<<<<

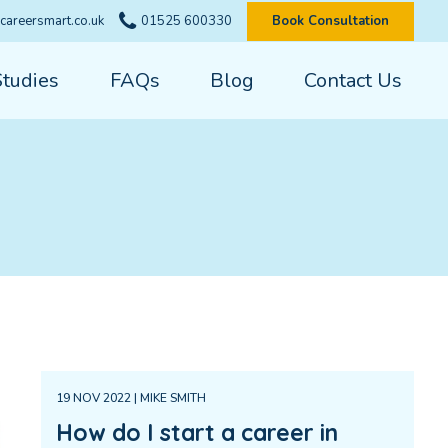
careersmart.co.uk
01525 600330
Book Consultation
Studies
FAQs
Blog
Contact Us
19 NOV 2022 | MIKE SMITH
How do I start a career in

>>>>

**Work task**.
Line by line, write out the records above exactly, skipping the pictures.

**Answer for this exercise**.
careersmart.co.uk
01525 600330
Book Consultation
Studies
FAQs
Blog
Contact Us
19 NOV 2022 | MIKE SMITH
How do I start a career in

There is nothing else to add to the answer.